Canalblog
Editer l'article Suivre ce blog Administration + Créer mon blog
Le bar à poèmes
5 décembre 2018

Jacques Roubaud (1932 - 2024) : ∈ (1.3 – 1.4)

260px_Jacques_Roubaud_Salon_du_Livre_2010__1__1_

 

(1.3 – 1.4)

 

 

1.3     Deuxième sonnet

 

1.3.1     o                                                                         [GO 112]
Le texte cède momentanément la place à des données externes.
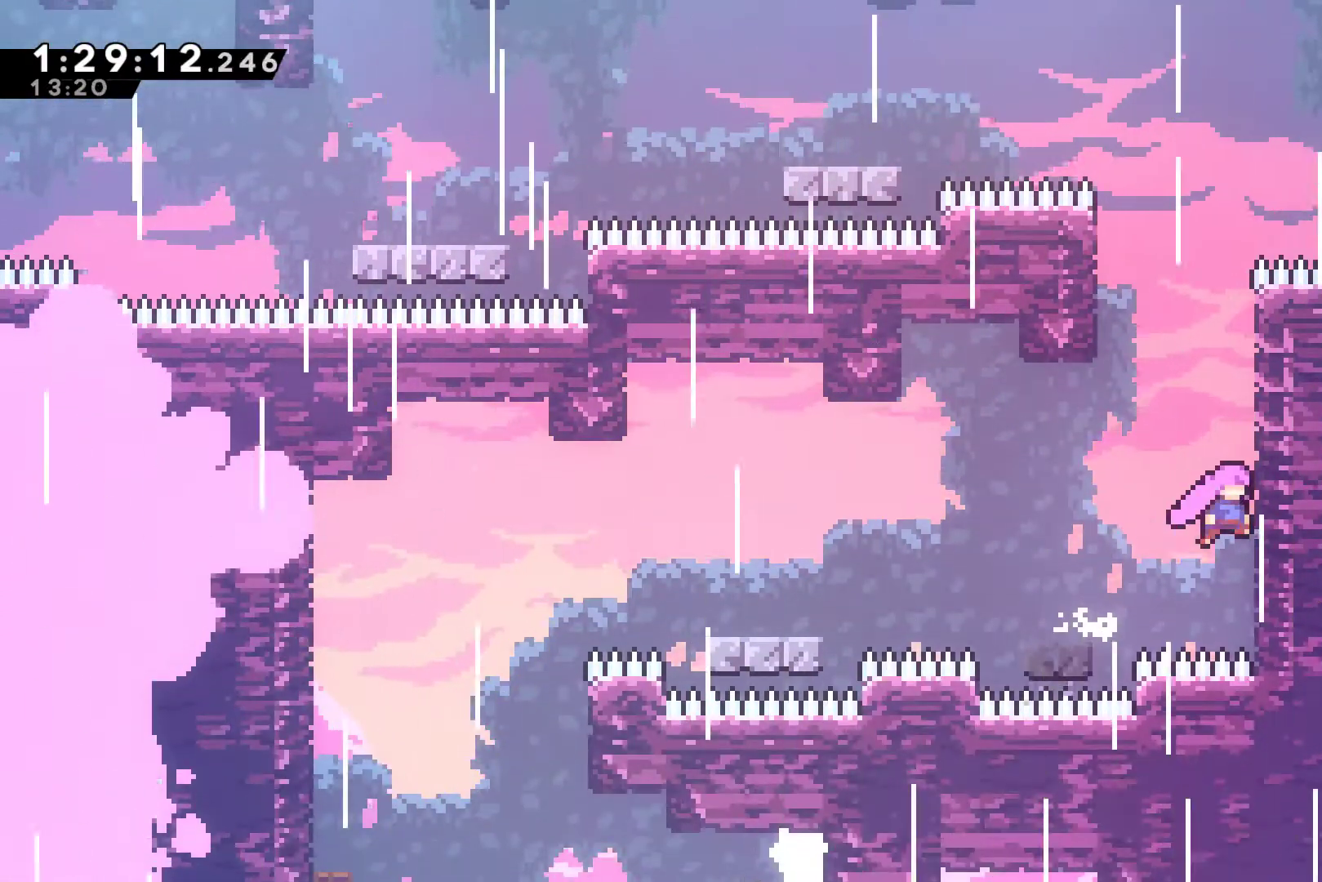
{"buttons": ["R1", "DPAD_UP"], "left_stick": "center", "events": [[33, "A", "up"], [33, "R1", "down"], [100, "A", "down"], [100, "DPAD_RIGHT", "up"], [100, "DPAD_UP", "up"], [133, "DPAD_RIGHT", "down"], [133, "DPAD_UP", "down"], [267, "A", "up"], [333, "A", "down"], [467, "A", "up"], [500, "DPAD_RIGHT", "up"]]}
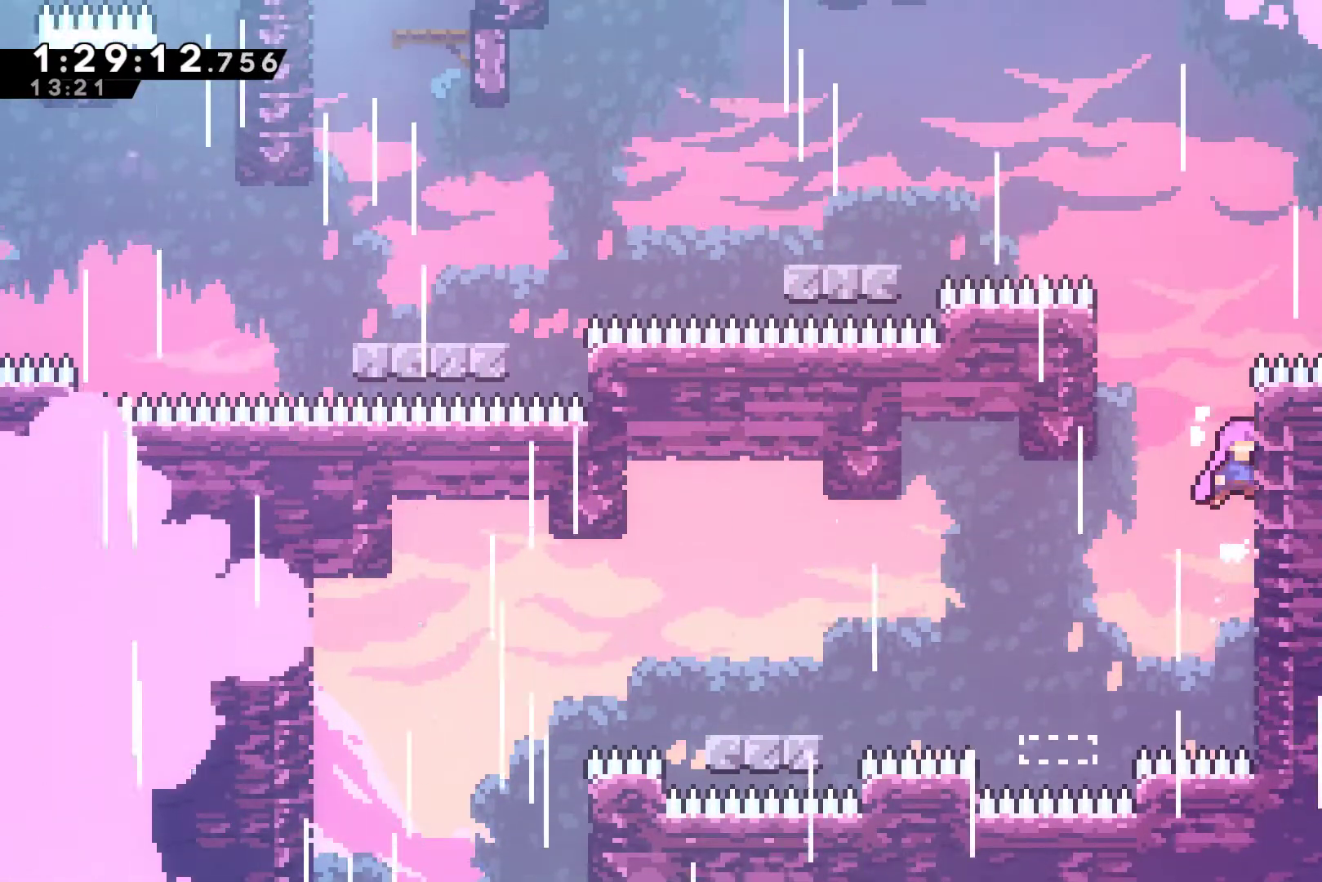
{"buttons": ["X", "R1", "DPAD_UP", "DPAD_RIGHT"], "left_stick": "center", "events": [[67, "A", "down"], [67, "DPAD_LEFT", "down"], [100, "DPAD_LEFT", "up"], [167, "A", "up"], [200, "DPAD_RIGHT", "down"], [233, "DPAD_RIGHT", "up"], [233, "X", "down"], [267, "DPAD_RIGHT", "down"], [367, "X", "up"], [467, "X", "down"]]}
Adieu  plein  des  eaux  dit  le  cœur   on  voit  des  roses  pourrir

le plâtre   une bâtisses sans serrure s’est posée là    un va-et-vient

d’ours en peluche    adieu dit le cœur    la main sur le cœur   fond

du bronze pour bien un battement

 

adieu     répond le cumin de l’eau   vert noir de l’eau    brassée de

branches  immergées  imageant  adieu       par  une  ride  du  vent

adieu   dit l’eau troublée   c’est de l’anis   c’est de l’eau adieu  dit

l’eau en battant sur quelles rives ?

 

adieu  pour quoi faire   chaque image n’a-t-elle pas été adieu dès

la  première    qui  fut  ovale  et  dans le bleu battant  de  vols où

passait  de  l’eau  adieu

 

adieu   pourquoi il va sans dire   ancien adieu ancien   depuis que

le cœur bat      que pourrissent les roses bouffonneries qu’on voit

dans le plâtre adieu    qu’on voit s’ensabler l’eau

1.3.2    .                                                                        [GO 114]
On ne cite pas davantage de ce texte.